鄭潔目光真誠的看向林依然,她是真希望林依然幸福,她不想她再有甚麼糟心事。
但……
回答問題是不以改變答案為前提的。
林依然沒有動搖,她抿了下嘴唇,輕扯嘴角,勾起淡抹笑意,“可從頭到尾就錯了,我和他一開始結婚就不是奔甚麼愛情,只是為了安頓。”
她一開始不是圖愛情和他在一起的。
“可現在不是這樣了,乾媽。”
林依然雙眼通紅的看她,倔強的眼神一如當年。
“他要絕對純粹的愛,他的世界裡愛最大。”
“可我不是這樣的……”
林依然站起來淚水毫無預兆的湧出來,拍打在桌面上。
“我給不了他這些東西,我永遠做不到全心全意的去愛一個人。他接受不了,我也改變不了,他痛苦,我無可奈何。”
“這能有甚麼辦法?”
林依然站著,肩膀抽動不斷,淚水像斷了的線一直往下下。
她不會愛人,她也是後知後覺的發現了這一點。
她父母從來沒有給她過過任何節日,也沒有為她送過任何禮物,所以在面對節日時,她也沒有任何要給他或者他家人送禮物的意思。

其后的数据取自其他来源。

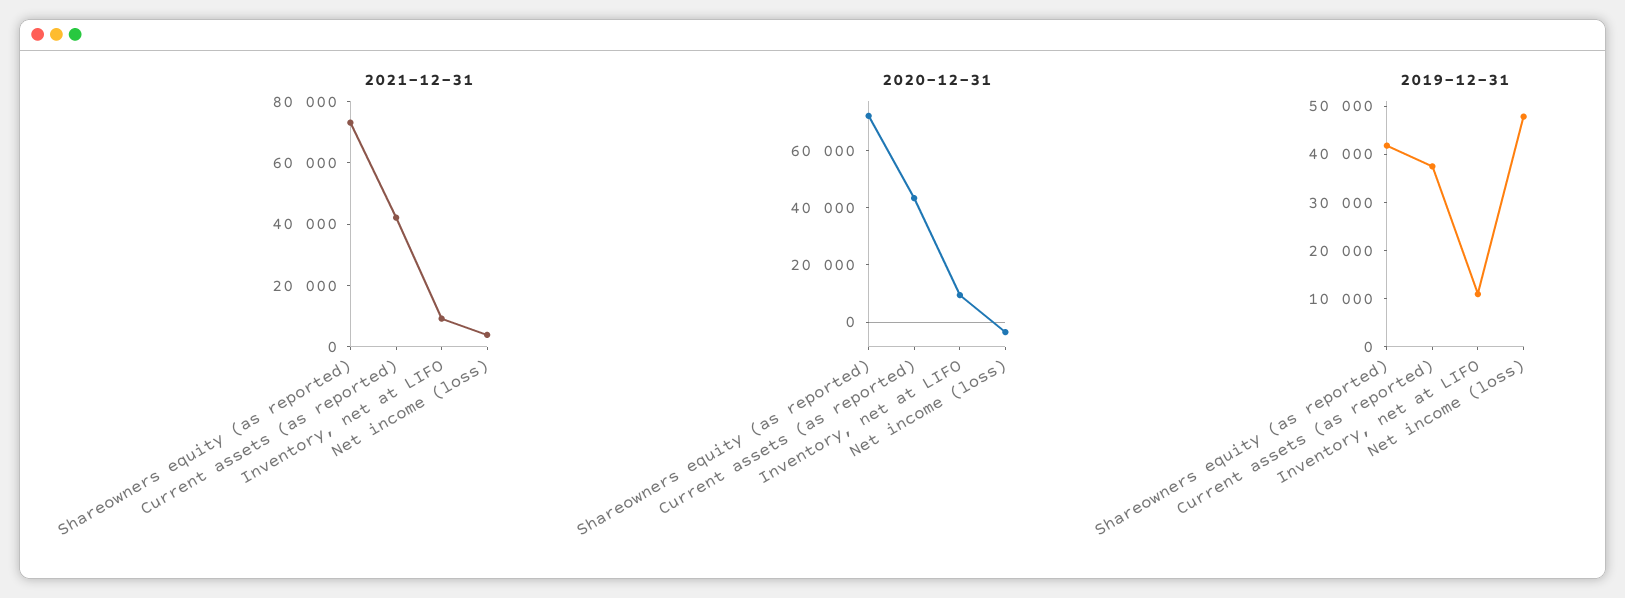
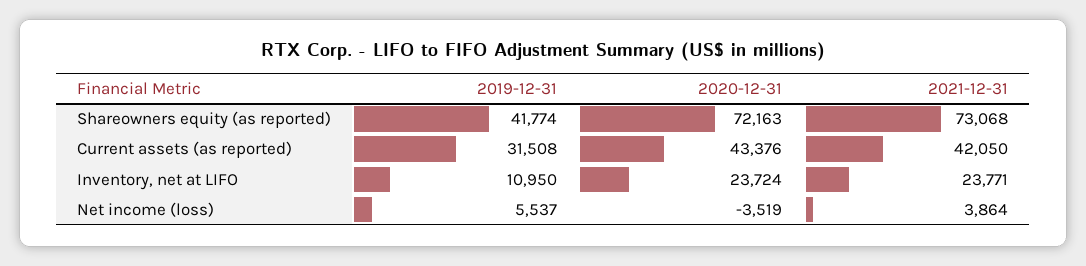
  {
    "2021-12-31": {
      "Shareowners equity (as reported)": 73068,
      "Current assets (as reported)": 42050,
-     "Inventory, net at LIFO": 10000,
+     "Inventory, net at LIFO": 23771,
      "Net income (loss)": 3864
    },
    "2020-12-31": {
      "Shareowners equity (as reported)": 72163,
      "Current assets (as reported)": 43376,
-     "Inventory, net at LIFO": 10000,
+     "Inventory, net at LIFO": 23724,
      "Net income (loss)": -3519
    },
    "2019-12-31": {
      "Shareowners equity (as reported)": 41774,
-     "Current assets (as reported)": 38000,
+     "Current assets (as reported)": 31508,
      "Inventory, net at LIFO": 10950,
-     "Net income (loss)": 48000
+     "Net income (loss)": 5537
    }
  }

她父母以家裡沒錢為理由拒絕為她交學費,錢這個東西,林依然初中的時候就明白,它非常非常重要。
但於陳斯回而言,錢壓根不重要。
她父母總是責罵她,總是顧左右而言他,林依然和他們從未有過好好交流的時刻,所以林依然總是忍不住對陳斯回說出那些惡毒的話語。
每一次的開口,都要換來一次一次的停頓,她也不知道為甚麼她要那樣。
她也不知道呀。
人就是這樣痛苦,能深度刨析自己,卻改變不了自己。
林依然抬手,手背強勢的把自己臉頰上的淚水擦掉,眼睛紅彤彤,聲音哽咽,“乾媽,沒有人教我甚麼是愛。”
好恨呀。
恨父母不愛自己。
恨他們帶自己來到這個世界。
恨他們的缺點她無可避免的繼承。
退無可退,只能結束。
林依然長這麼大都是這樣處理問題的,沒有人給她託底,沒有人為她謀劃,她就只能選擇放棄。
大學時期拼命的讓績點高一點,只有這樣,她才有自己找到好工作的機會。她沒有案源,但介於優秀的學歷,她進入了頂級律師事務所,她一步步努力,從不抱怨自己可能將長期處於律師助理的位置x上。
她努力有回報嗎?
沒有!
面對上司的語言肢體騷擾,她只能忍讓,她比任何人知道她多麼多麼需要這一個漂亮的簡歷。可後來她發現,忍讓不會改變任何事情,於是她開始反抗,她收集了所以證據,拼盡了自己全部的努力將姚至誠告上了法庭。
然後呢?
發生了甚麼?
她父母,她的親生父母將她全部的證據偷走了。
林依然從未那樣絕望過,她該如何說呢?
說有人偷走了她的關鍵證據?
但那是她父母呀!
那是她父母呀!
沒有人會信的。
那天從法院出來,刺眼的陽光打下來,狠狠扇了她一巴掌。
她從那時便知道她打敗的不僅是一場官司。
打敗的更是她的前途。
她不可能再做律師了。
過往一次又一次血的教訓她不要過於理想主義的想象一件事。沒有背景,不要學法。她過去也不信,後來發現不得不信。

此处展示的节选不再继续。